**What to do**
Read through the listing below and return only the lines containing "down".

**Source material**

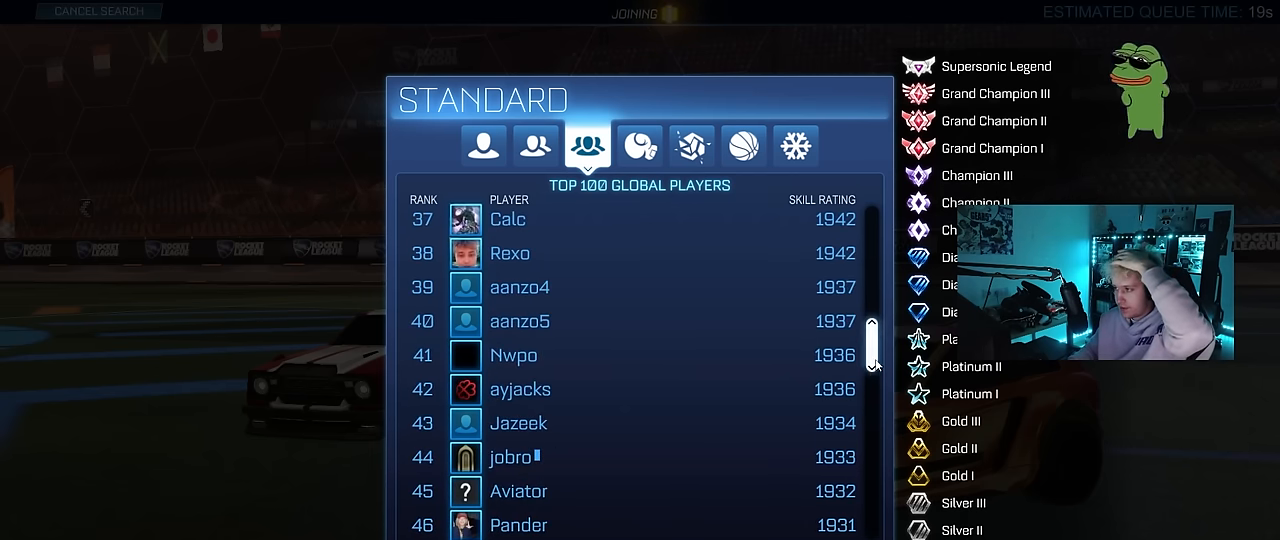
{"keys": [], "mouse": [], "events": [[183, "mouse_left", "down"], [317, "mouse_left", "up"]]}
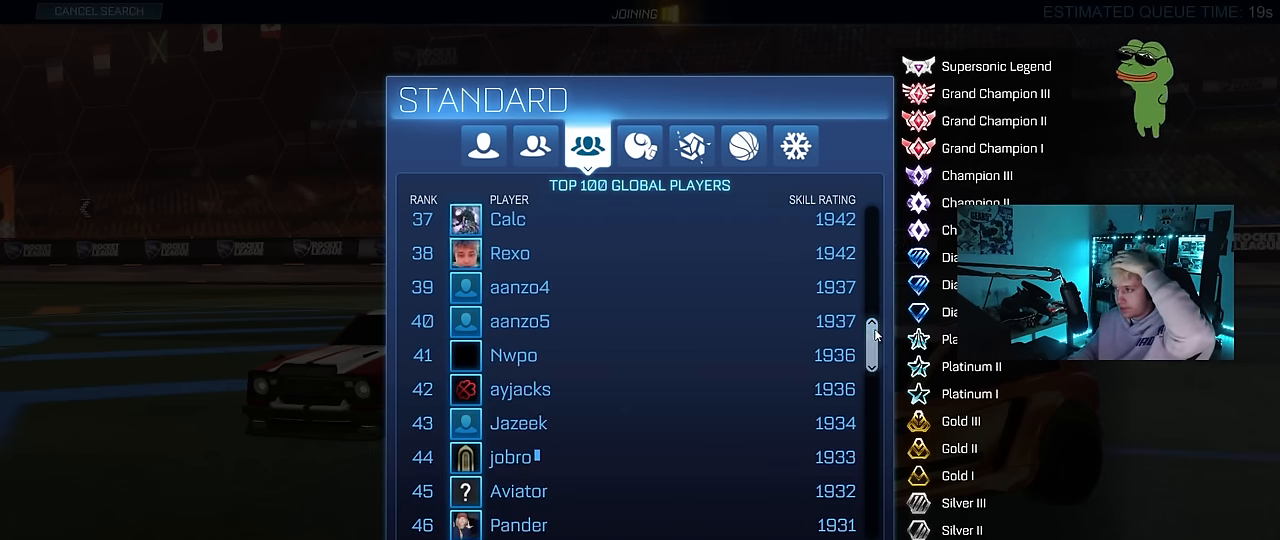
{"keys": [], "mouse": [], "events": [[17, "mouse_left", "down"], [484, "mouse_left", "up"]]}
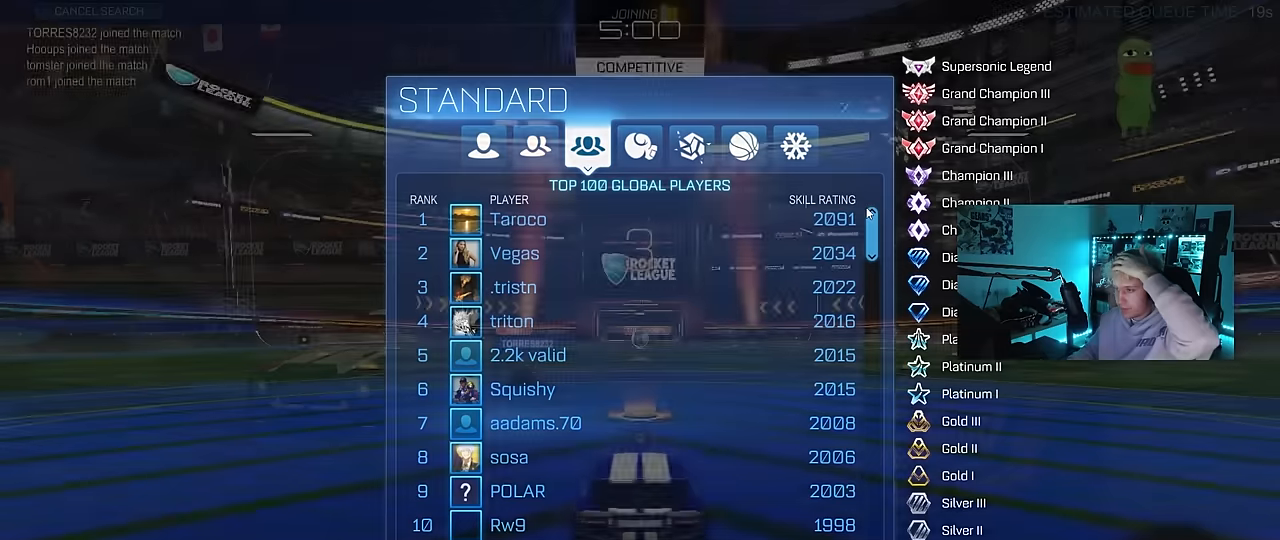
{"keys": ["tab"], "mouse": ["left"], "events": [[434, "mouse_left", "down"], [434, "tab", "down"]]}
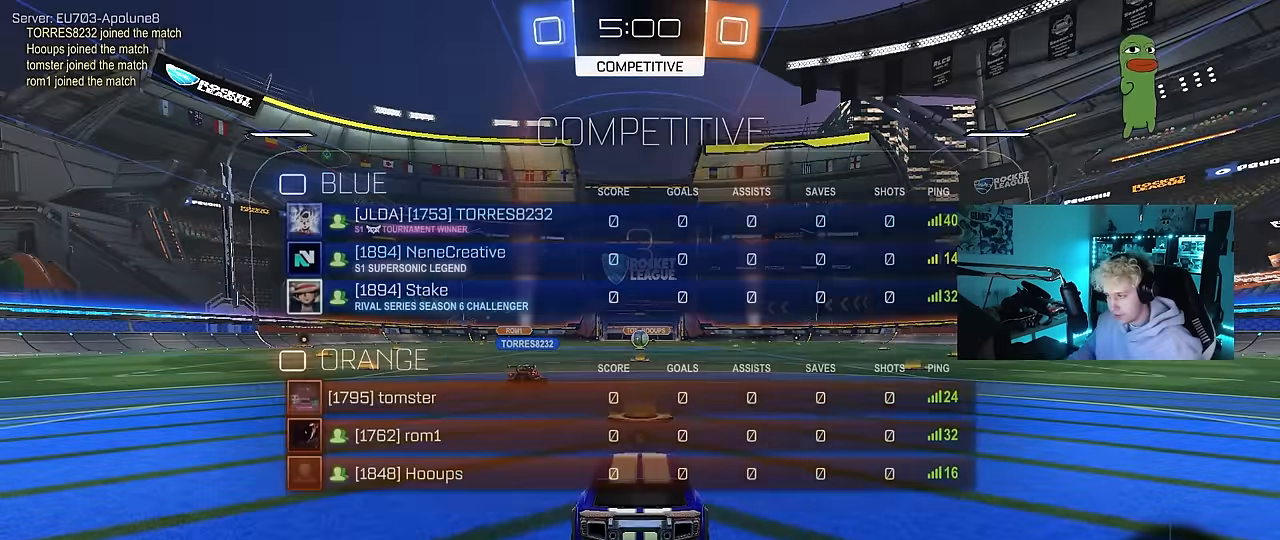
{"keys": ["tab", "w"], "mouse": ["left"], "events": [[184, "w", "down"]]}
---
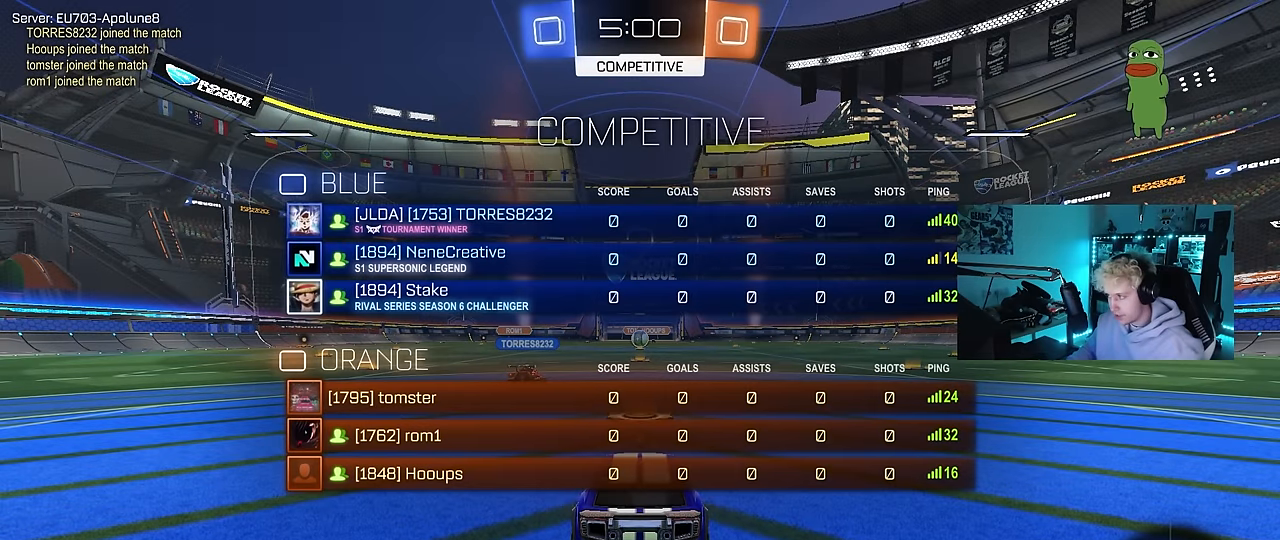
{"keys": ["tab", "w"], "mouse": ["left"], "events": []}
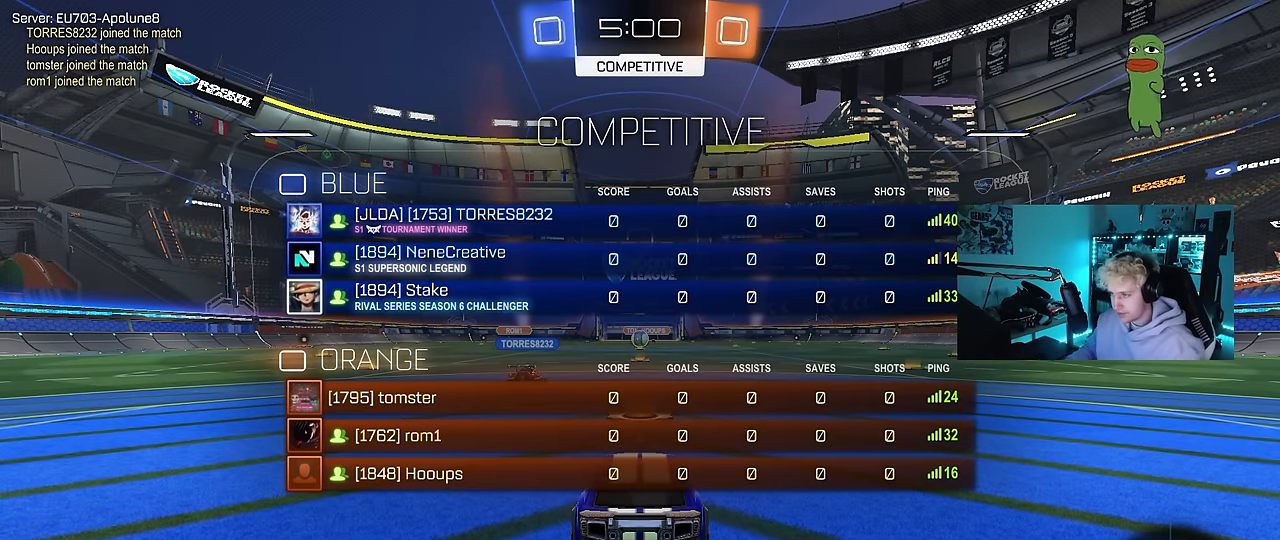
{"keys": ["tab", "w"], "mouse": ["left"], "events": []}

**Task response**
{"keys": [], "mouse": [], "events": [[183, "mouse_left", "down"], [317, "mouse_left", "up"]]}
{"keys": [], "mouse": [], "events": [[17, "mouse_left", "down"], [484, "mouse_left", "up"]]}
{"keys": ["tab"], "mouse": ["left"], "events": [[434, "mouse_left", "down"], [434, "tab", "down"]]}
{"keys": ["tab", "w"], "mouse": ["left"], "events": [[184, "w", "down"]]}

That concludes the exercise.